Mother hears these doubts about her mental capacity and smirks, then smacks her gums, which are again as dried out as the desert. But right away she winces as a rough towel digs into the skin behind her knees.

“Mom, what you're doing is admirable—you're great. You amaze me. You'll feel good about it afterwards, right?”

“Will I feel good about it? I don't even know how to respond to your little cheer.”

“Cheer? Mom!”

“I don't know. I don't know about anything anymore. I try not to think at all.”

They put a new diaper on Mother and sit her back onto the bed with a pile of pillows behind her back. A napkin is tucked in under her chin. A spoon of something red is brought to her mouth. She opens it like a mechanical beak and swallows.
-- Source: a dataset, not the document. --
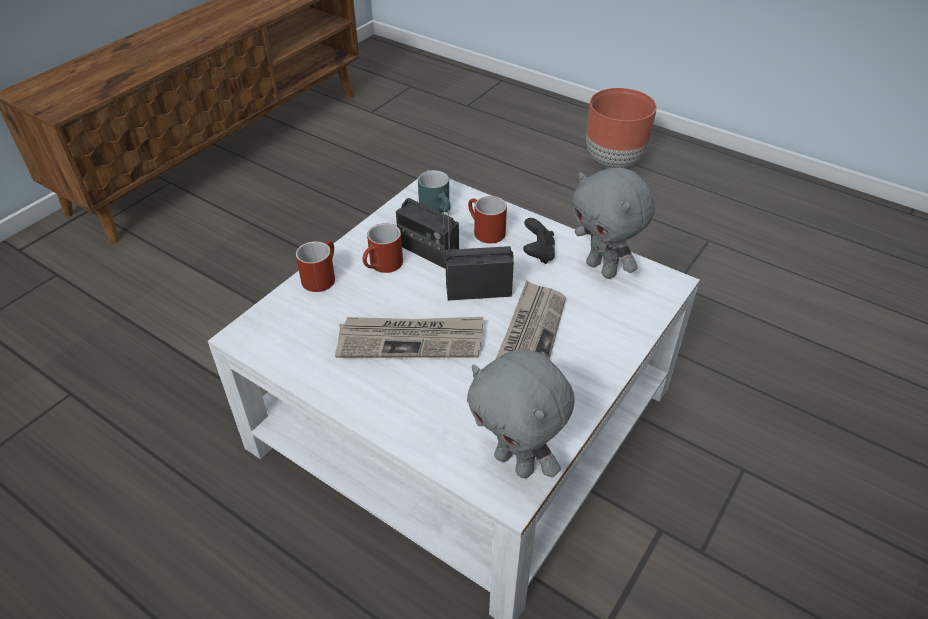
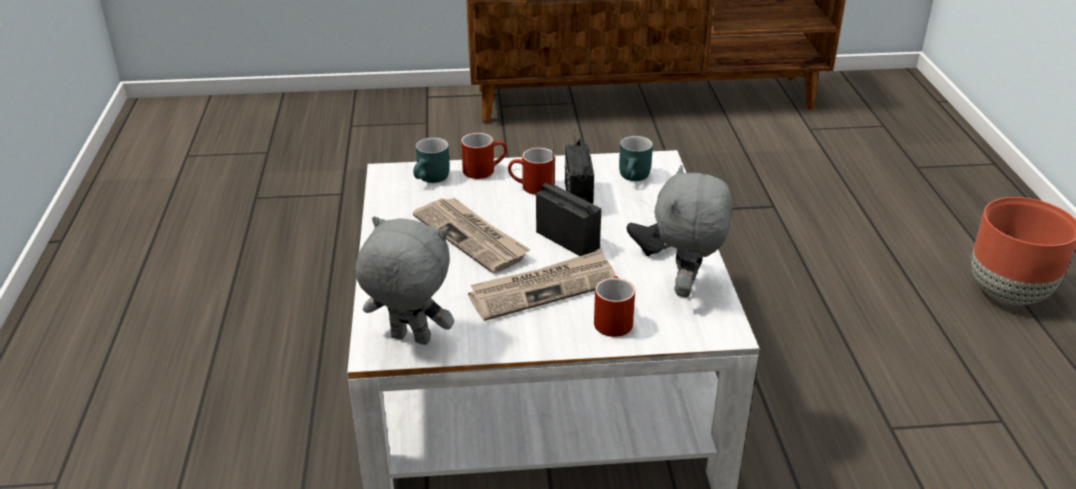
camera: 50 degrees right, 10 degrees down
(293, 314) = (432, 179): none -> turquoise mug
(484, 231) = (642, 210): red mug -> red mug (612, 319)
(516, 462) = (409, 340): grey plush toy -> grey plush toy turned 105 degrees clockwise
“Have some fruit, Mother!”

“You should cut it up—she doesn't have any teeth.”

Mother nods and swallows the piece of fruit whole.

“She can mash it up with her gums.”

“Maybe it would be better to put her in a home. You yell at her. And one time when I called you were in tears. Sometimes you drink and cry.”
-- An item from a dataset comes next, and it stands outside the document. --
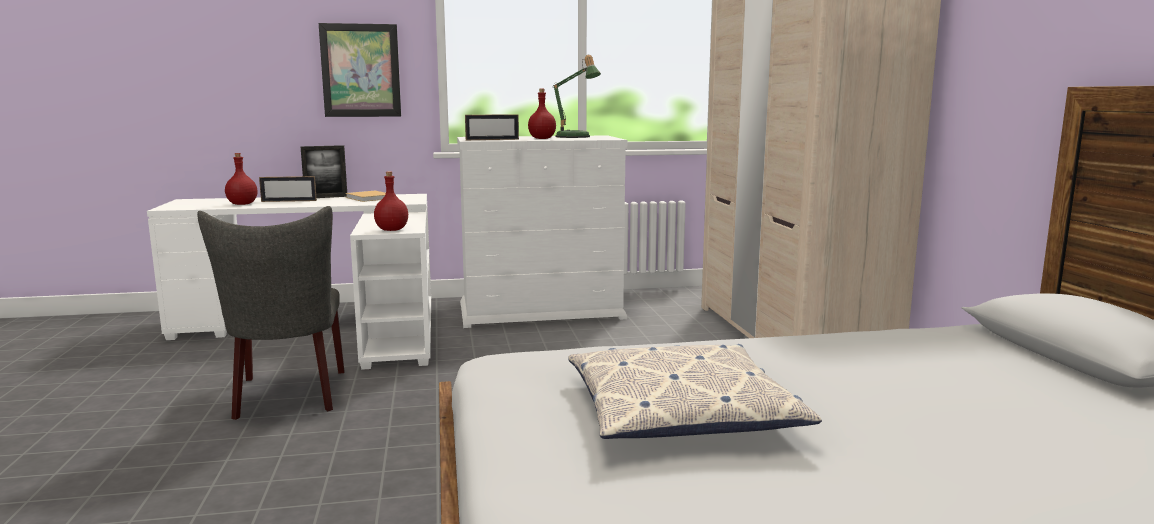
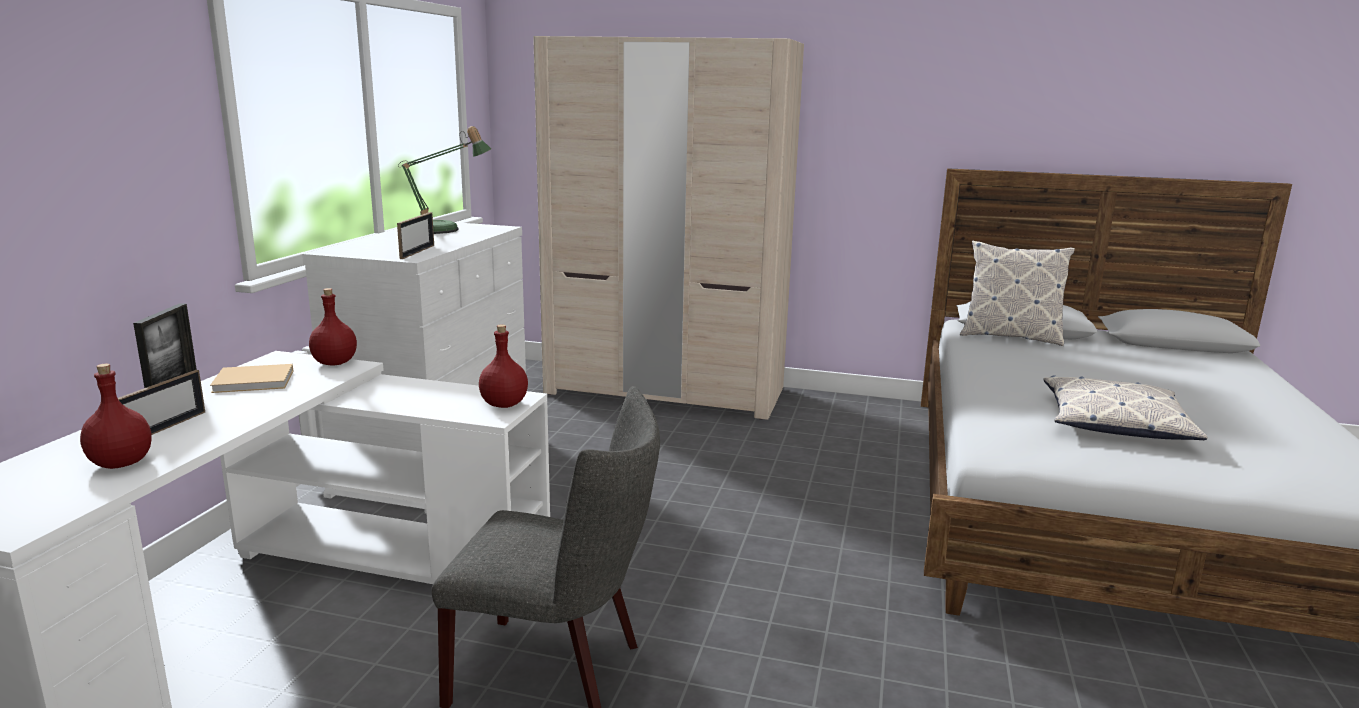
camera: 65 degrees left, 5 degrees up
(360, 70) = (126, 161): picture -> none
(542, 138) = (444, 239): red bottle -> red bottle (335, 363)
(1013, 349) = (1010, 336): none -> pillow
“I don't just yell at her, m'dear, I hit her too—with a towel. She's totally shameless. And yes, I yell. She shits all over the bed and pisses all the time. But she still has an appetite. I stand next to her and watch my life fall apart—or what's left of it. An hour with her sometimes feels like a year. I'll drink her medicine, it happens a lot. It's human nature! Don't shake your head, that's life. You don't believe me and that's fine, because you don't know anything about life yet. Think what you want, but I'm not putting her in a home. She's my mother.”